EXERCISE OBJECTIVE:
Transcribe all of the data exactly. Omit the pictures.

COLLECTED MATERIAL:
-- Opening Marker --

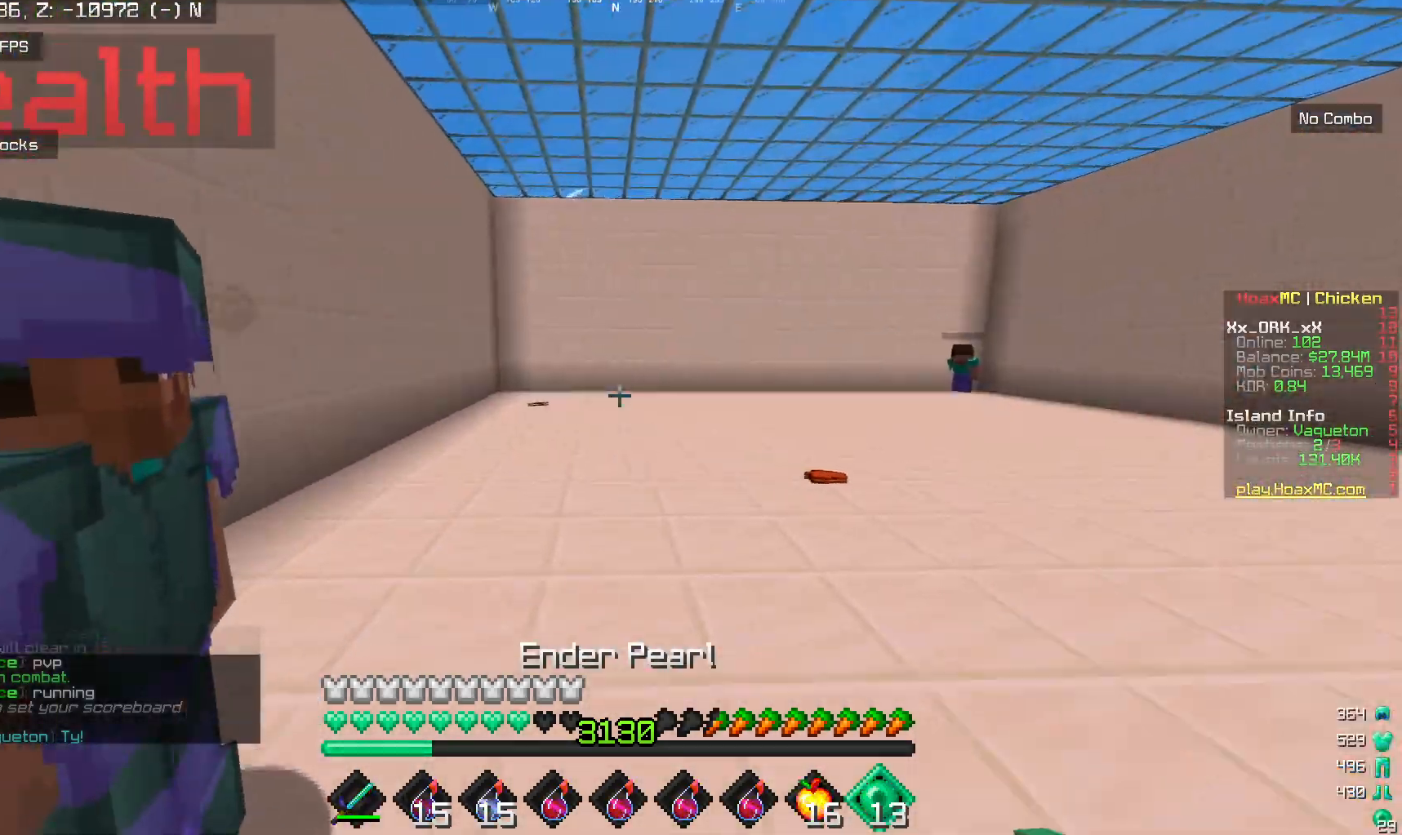
{"keys": ["a", "w"], "mouse": [], "events": []}
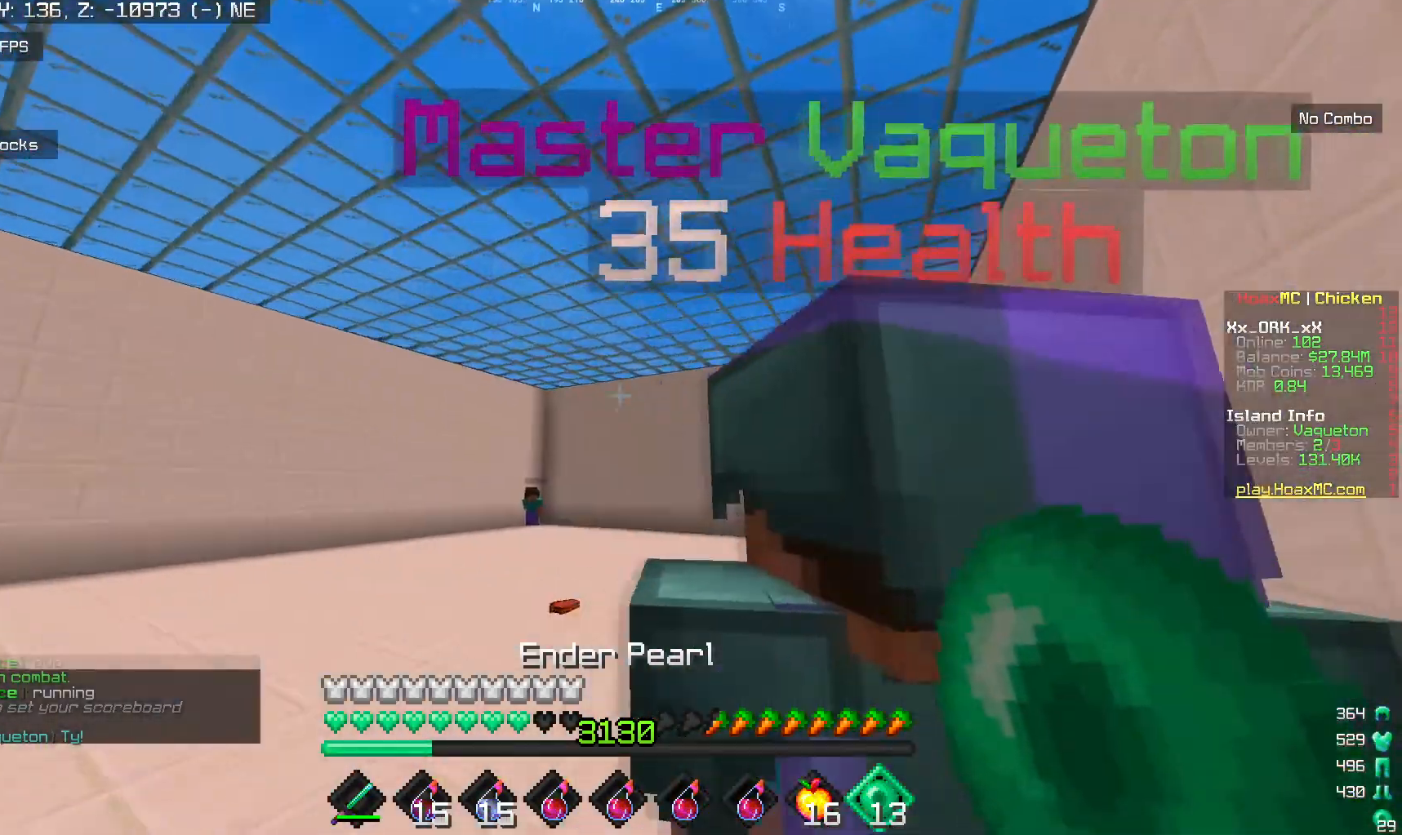
{"keys": ["a", "w"], "mouse": [], "events": []}
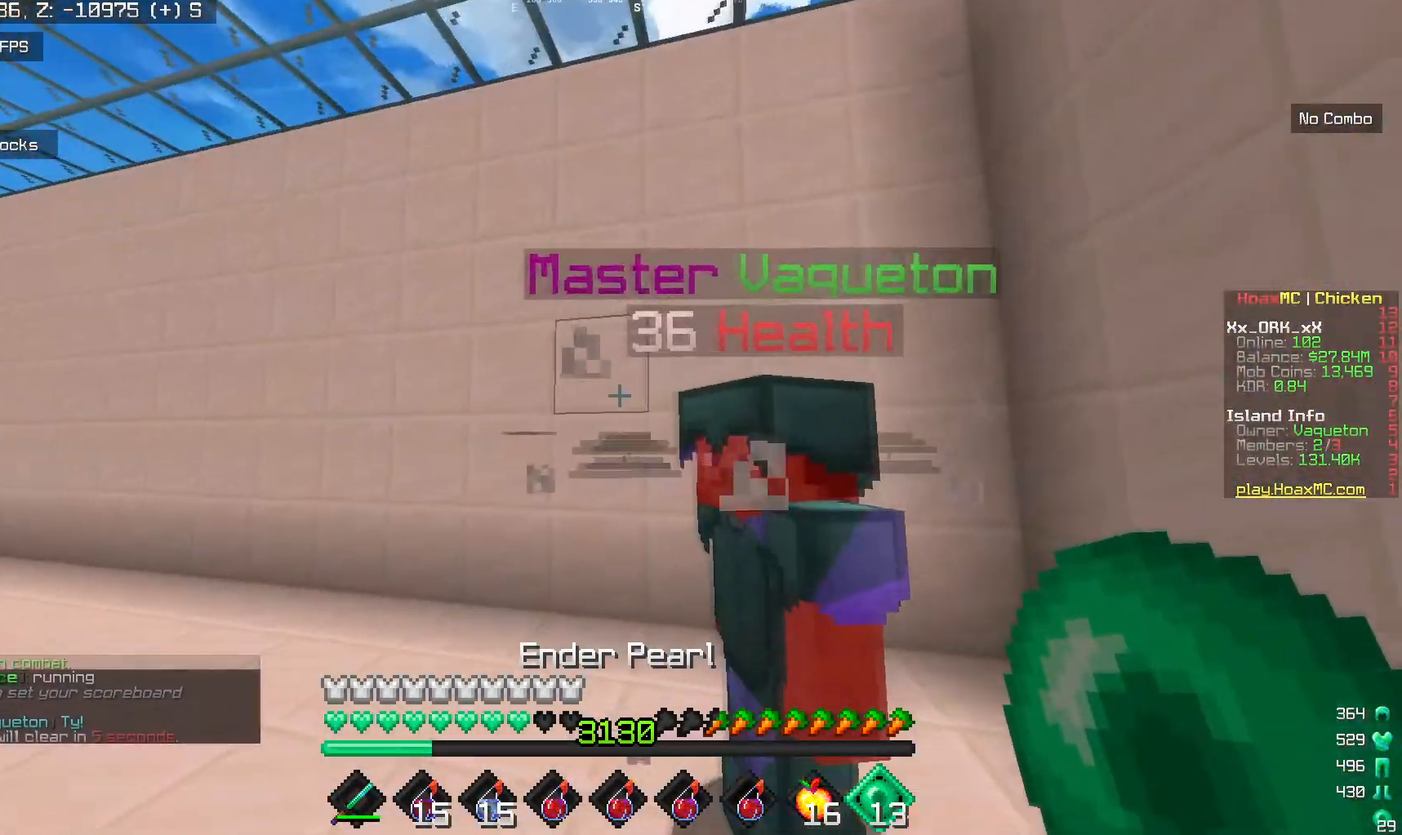
{"keys": ["w"], "mouse": [], "events": [[167, "a", "up"], [167, "w", "up"], [283, "w", "down"]]}
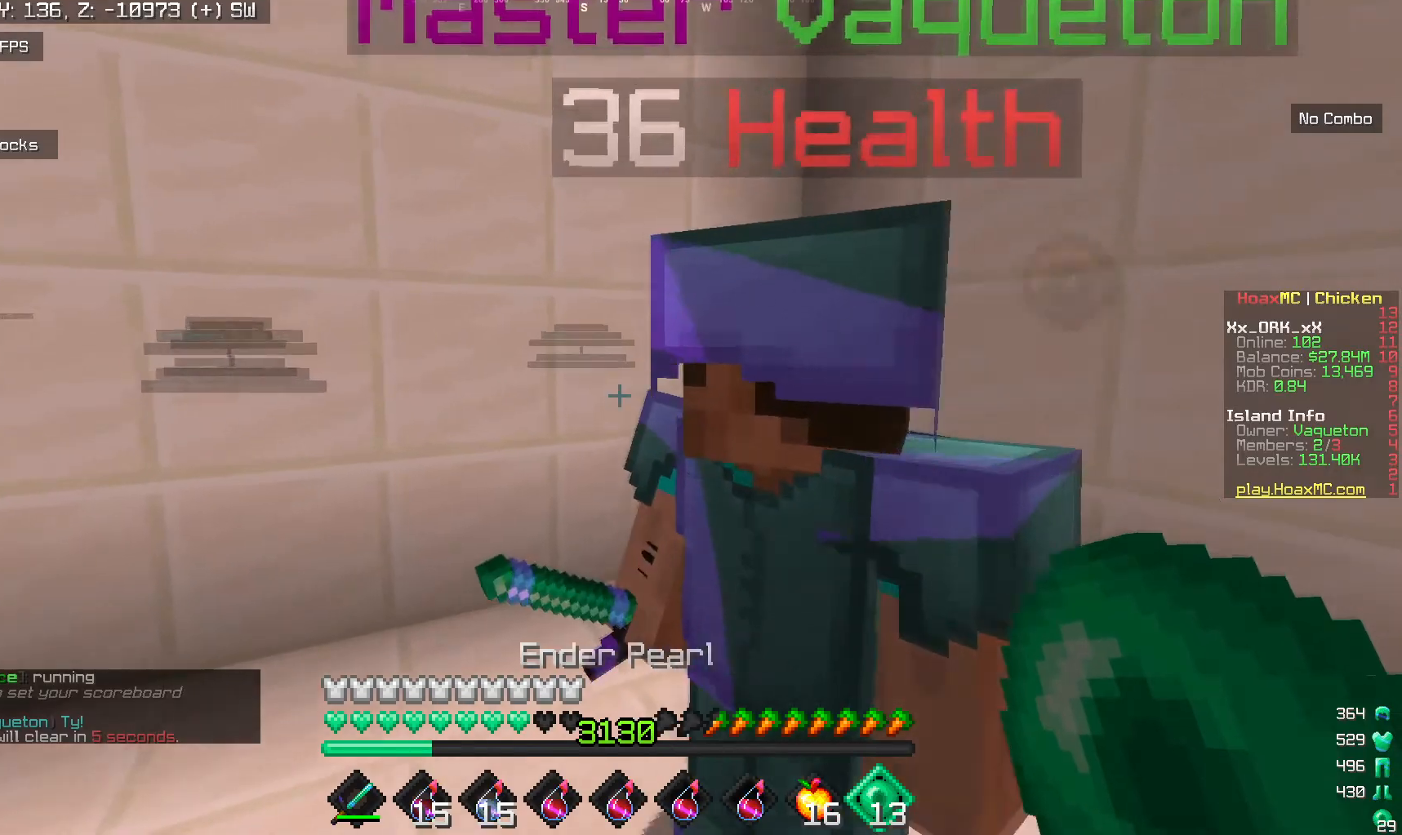
{"keys": ["w"], "mouse": [], "events": []}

-- Closing Marker --

RESULT:
{"keys": ["a", "w"], "mouse": [], "events": []}
{"keys": ["a", "w"], "mouse": [], "events": []}
{"keys": ["w"], "mouse": [], "events": [[167, "a", "up"], [167, "w", "up"], [283, "w", "down"]]}
{"keys": ["w"], "mouse": [], "events": []}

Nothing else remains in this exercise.